-- start of RECORD EXTRACTS --
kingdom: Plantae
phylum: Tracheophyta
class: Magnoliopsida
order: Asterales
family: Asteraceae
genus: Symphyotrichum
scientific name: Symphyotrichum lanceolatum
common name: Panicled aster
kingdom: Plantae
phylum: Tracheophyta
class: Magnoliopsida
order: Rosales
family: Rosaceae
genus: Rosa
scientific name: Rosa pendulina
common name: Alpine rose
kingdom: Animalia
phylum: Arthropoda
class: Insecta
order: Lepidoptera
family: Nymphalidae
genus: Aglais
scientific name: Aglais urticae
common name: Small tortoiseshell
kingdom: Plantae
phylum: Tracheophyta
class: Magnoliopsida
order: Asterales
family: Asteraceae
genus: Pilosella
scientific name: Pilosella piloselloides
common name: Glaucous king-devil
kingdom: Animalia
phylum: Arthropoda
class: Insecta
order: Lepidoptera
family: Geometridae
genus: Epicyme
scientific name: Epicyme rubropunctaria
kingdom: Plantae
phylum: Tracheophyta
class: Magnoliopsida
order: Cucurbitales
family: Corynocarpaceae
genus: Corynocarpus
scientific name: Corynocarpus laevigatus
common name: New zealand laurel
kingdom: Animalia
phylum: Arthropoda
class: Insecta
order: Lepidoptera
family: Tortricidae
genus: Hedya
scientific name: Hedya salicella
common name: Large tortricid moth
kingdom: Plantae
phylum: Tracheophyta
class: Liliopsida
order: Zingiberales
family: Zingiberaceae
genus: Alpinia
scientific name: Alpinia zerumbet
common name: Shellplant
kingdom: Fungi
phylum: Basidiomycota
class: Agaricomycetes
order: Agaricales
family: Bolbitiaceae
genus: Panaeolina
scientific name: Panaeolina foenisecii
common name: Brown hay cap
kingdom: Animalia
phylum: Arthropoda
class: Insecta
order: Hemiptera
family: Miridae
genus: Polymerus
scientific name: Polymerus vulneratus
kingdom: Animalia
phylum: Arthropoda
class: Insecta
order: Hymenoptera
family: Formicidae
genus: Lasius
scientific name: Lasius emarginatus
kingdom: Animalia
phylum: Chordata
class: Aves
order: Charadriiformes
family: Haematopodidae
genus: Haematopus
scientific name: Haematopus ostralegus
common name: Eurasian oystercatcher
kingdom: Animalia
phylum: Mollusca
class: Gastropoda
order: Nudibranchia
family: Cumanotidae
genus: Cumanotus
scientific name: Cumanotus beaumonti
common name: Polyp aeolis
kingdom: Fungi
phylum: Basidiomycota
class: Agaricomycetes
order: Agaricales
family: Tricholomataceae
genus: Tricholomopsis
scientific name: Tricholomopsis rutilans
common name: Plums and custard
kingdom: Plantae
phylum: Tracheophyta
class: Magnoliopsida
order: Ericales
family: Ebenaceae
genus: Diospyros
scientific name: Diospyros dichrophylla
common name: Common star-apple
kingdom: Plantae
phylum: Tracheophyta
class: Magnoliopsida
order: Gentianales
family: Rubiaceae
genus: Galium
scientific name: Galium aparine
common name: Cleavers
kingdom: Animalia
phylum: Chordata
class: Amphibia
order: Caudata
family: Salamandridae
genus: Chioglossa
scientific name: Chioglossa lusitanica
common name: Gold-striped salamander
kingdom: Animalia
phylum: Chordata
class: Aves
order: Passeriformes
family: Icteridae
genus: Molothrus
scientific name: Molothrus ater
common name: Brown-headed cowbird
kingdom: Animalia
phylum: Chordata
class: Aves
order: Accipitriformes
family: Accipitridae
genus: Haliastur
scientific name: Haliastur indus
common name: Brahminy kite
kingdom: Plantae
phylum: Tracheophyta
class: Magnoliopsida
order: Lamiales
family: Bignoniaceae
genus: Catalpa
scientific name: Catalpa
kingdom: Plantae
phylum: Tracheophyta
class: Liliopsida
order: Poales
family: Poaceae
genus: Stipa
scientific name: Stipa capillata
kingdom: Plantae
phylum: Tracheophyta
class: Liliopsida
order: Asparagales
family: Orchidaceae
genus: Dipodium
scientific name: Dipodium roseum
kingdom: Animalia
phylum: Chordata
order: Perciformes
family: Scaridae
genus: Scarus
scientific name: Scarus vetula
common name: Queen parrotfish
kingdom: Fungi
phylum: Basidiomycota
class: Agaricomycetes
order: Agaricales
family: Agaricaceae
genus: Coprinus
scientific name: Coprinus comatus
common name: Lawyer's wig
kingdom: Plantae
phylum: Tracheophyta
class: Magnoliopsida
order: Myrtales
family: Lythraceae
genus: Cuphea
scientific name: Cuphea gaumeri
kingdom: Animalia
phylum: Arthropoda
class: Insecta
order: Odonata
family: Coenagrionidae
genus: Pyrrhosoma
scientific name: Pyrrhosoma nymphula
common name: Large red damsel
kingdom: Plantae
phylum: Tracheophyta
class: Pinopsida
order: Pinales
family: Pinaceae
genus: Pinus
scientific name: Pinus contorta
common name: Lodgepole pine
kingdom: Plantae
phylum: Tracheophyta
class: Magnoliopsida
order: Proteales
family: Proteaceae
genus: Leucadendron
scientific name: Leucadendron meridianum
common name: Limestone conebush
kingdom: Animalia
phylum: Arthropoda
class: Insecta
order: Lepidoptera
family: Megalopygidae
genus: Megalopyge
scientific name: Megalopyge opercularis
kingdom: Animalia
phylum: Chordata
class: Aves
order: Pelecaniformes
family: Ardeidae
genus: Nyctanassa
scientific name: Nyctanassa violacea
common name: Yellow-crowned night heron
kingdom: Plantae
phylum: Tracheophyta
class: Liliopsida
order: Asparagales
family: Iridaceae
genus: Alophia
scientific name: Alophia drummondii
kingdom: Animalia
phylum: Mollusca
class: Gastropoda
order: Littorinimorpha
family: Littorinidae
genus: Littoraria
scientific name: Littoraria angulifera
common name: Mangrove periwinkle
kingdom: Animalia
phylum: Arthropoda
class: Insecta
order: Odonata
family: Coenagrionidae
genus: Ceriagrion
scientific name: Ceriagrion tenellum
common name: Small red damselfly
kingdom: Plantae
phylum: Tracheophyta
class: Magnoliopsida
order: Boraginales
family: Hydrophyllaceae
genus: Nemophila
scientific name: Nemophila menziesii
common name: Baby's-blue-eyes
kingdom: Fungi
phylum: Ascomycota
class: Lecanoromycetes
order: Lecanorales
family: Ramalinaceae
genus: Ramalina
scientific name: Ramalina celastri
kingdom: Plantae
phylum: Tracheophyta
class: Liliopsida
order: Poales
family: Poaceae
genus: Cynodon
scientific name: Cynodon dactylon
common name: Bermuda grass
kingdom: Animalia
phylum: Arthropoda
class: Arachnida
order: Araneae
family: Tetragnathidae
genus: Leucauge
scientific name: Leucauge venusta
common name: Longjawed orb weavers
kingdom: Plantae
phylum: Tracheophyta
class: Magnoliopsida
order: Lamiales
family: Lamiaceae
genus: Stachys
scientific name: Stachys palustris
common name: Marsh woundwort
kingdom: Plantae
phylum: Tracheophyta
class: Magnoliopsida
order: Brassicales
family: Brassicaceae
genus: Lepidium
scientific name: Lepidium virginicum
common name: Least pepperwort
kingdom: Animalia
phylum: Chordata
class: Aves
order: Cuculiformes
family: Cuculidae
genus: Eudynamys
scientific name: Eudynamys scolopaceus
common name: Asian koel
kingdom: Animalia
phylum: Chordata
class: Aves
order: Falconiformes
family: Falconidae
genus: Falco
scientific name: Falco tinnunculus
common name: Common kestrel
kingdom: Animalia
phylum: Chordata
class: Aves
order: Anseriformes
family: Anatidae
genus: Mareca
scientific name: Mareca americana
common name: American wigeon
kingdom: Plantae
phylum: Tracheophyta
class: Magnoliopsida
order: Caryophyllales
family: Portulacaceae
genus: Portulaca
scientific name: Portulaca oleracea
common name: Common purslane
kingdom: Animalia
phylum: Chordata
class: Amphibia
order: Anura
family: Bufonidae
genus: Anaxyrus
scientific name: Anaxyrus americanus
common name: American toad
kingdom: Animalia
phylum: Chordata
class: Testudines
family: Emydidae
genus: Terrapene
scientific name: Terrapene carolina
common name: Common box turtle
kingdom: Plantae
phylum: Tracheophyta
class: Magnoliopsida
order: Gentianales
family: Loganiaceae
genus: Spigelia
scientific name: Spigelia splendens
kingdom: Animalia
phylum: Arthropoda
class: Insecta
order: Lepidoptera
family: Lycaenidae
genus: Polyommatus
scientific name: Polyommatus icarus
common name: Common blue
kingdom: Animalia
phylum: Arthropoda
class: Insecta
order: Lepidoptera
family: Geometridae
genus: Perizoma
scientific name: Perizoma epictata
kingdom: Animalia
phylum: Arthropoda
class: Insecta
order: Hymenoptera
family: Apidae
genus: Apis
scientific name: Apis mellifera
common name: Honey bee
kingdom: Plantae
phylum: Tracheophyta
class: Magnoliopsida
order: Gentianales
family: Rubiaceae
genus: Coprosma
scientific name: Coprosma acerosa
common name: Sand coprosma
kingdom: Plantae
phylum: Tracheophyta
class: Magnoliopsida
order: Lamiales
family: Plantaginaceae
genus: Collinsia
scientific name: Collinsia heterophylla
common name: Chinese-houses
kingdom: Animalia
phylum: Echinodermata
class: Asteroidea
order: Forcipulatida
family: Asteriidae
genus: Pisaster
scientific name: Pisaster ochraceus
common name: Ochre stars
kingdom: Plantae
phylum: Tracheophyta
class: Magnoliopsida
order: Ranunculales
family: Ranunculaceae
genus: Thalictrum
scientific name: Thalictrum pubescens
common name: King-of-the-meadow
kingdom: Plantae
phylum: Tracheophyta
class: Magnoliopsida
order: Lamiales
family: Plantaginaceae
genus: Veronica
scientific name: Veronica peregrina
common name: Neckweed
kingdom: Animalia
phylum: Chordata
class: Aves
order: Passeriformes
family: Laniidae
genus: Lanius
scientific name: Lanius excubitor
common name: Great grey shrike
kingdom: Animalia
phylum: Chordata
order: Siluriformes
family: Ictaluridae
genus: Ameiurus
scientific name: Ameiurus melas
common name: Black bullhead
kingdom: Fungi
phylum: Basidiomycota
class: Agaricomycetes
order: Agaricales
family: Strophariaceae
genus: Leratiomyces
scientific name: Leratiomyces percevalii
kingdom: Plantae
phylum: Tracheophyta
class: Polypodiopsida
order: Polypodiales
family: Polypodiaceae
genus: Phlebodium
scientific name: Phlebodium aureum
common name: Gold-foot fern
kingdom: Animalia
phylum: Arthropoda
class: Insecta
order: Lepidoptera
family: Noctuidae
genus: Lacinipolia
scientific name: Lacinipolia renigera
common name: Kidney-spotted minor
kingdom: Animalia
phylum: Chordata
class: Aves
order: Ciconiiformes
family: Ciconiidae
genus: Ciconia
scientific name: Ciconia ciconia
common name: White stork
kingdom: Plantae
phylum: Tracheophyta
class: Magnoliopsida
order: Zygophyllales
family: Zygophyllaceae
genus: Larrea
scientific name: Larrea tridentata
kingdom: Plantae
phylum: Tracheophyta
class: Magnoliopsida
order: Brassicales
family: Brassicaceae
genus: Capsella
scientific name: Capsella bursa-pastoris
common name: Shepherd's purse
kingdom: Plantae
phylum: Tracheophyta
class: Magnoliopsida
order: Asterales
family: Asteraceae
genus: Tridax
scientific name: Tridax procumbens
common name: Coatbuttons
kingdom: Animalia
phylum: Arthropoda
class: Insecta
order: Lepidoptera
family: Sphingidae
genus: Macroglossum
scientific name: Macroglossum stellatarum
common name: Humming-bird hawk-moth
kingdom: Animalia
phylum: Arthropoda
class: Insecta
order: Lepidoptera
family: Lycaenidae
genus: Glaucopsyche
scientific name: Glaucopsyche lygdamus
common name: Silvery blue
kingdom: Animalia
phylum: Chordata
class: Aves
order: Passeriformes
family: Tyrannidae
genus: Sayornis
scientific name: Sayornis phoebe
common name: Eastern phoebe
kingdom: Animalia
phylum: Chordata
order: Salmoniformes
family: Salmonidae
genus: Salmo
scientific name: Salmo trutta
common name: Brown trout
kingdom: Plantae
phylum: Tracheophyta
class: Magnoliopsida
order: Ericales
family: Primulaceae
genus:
-- end of RECORD EXTRACTS --
(REQUIRED TASK) Turn the stretch from the line containing "scientific name: Catalpa" through the line containing "family: Iridaceae" into a Markdown table with two columns, Row for the row number and Line for the line itself. Leave out any blank lines.

(EXPECTED OUTPUT)
| Row | Line |
|---|---|
| 1 | scientific name: Catalpa |
| 2 | kingdom: Plantae |
| 3 | phylum: Tracheophyta |
| 4 | class: Liliopsida |
| 5 | order: Poales |
| 6 | family: Poaceae |
| 7 | genus: Stipa |
| 8 | scientific name: Stipa capillata |
| 9 | kingdom: Plantae |
| 10 | phylum: Tracheophyta |
| 11 | class: Liliopsida |
| 12 | order: Asparagales |
| 13 | family: Orchidaceae |
| 14 | genus: Dipodium |
| 15 | scientific name: Dipodium roseum |
| 16 | kingdom: Animalia |
| 17 | phylum: Chordata |
| 18 | order: Perciformes |
| 19 | family: Scaridae |
| 20 | genus: Scarus |
| 21 | scientific name: Scarus vetula |
| 22 | common name: Queen parrotfish |
| 23 | kingdom: Fungi |
| 24 | phylum: Basidiomycota |
| 25 | class: Agaricomycetes |
| 26 | order: Agaricales |
| 27 | family: Agaricaceae |
| 28 | genus: Coprinus |
| 29 | scientific name: Coprinus comatus |
| 30 | common name: Lawyer's wig |
| 31 | kingdom: Plantae |
| 32 | phylum: Tracheophyta |
| 33 | class: Magnoliopsida |
| 34 | order: Myrtales |
| 35 | family: Lythraceae |
| 36 | genus: Cuphea |
| 37 | scientific name: Cuphea gaumeri |
| 38 | kingdom: Animalia |
| 39 | phylum: Arthropoda |
| 40 | class: Insecta |
| 41 | order: Odonata |
| 42 | family: Coenagrionidae |
| 43 | genus: Pyrrhosoma |
| 44 | scientific name: Pyrrhosoma nymphula |
| 45 | common name: Large red damsel |
| 46 | kingdom: Plantae |
| 47 | phylum: Tracheophyta |
| 48 | class: Pinopsida |
| 49 | order: Pinales |
| 50 | family: Pinaceae |
| 51 | genus: Pinus |
| 52 | scientific name: Pinus contorta |
| 53 | common name: Lodgepole pine |
| 54 | kingdom: Plantae |
| 55 | phylum: Tracheophyta |
| 56 | class: Magnoliopsida |
| 57 | order: Proteales |
| 58 | family: Proteaceae |
| 59 | genus: Leucadendron |
| 60 | scientific name: Leucadendron meridianum |
| 61 | common name: Limestone conebush |
| 62 | kingdom: Animalia |
| 63 | phylum: Arthropoda |
| 64 | class: Insecta |
| 65 | order: Lepidoptera |
| 66 | family: Megalopygidae |
| 67 | genus: Megalopyge |
| 68 | scientific name: Megalopyge opercularis |
| 69 | kingdom: Animalia |
| 70 | phylum: Chordata |
| 71 | class: Aves |
| 72 | order: Pelecaniformes |
| 73 | family: Ardeidae |
| 74 | genus: Nyctanassa |
| 75 | scientific name: Nyctanassa violacea |
| 76 | common name: Yellow-crowned night heron |
| 77 | kingdom: Plantae |
| 78 | phylum: Tracheophyta |
| 79 | class: Liliopsida |
| 80 | order: Asparagales |
| 81 | family: Iridaceae |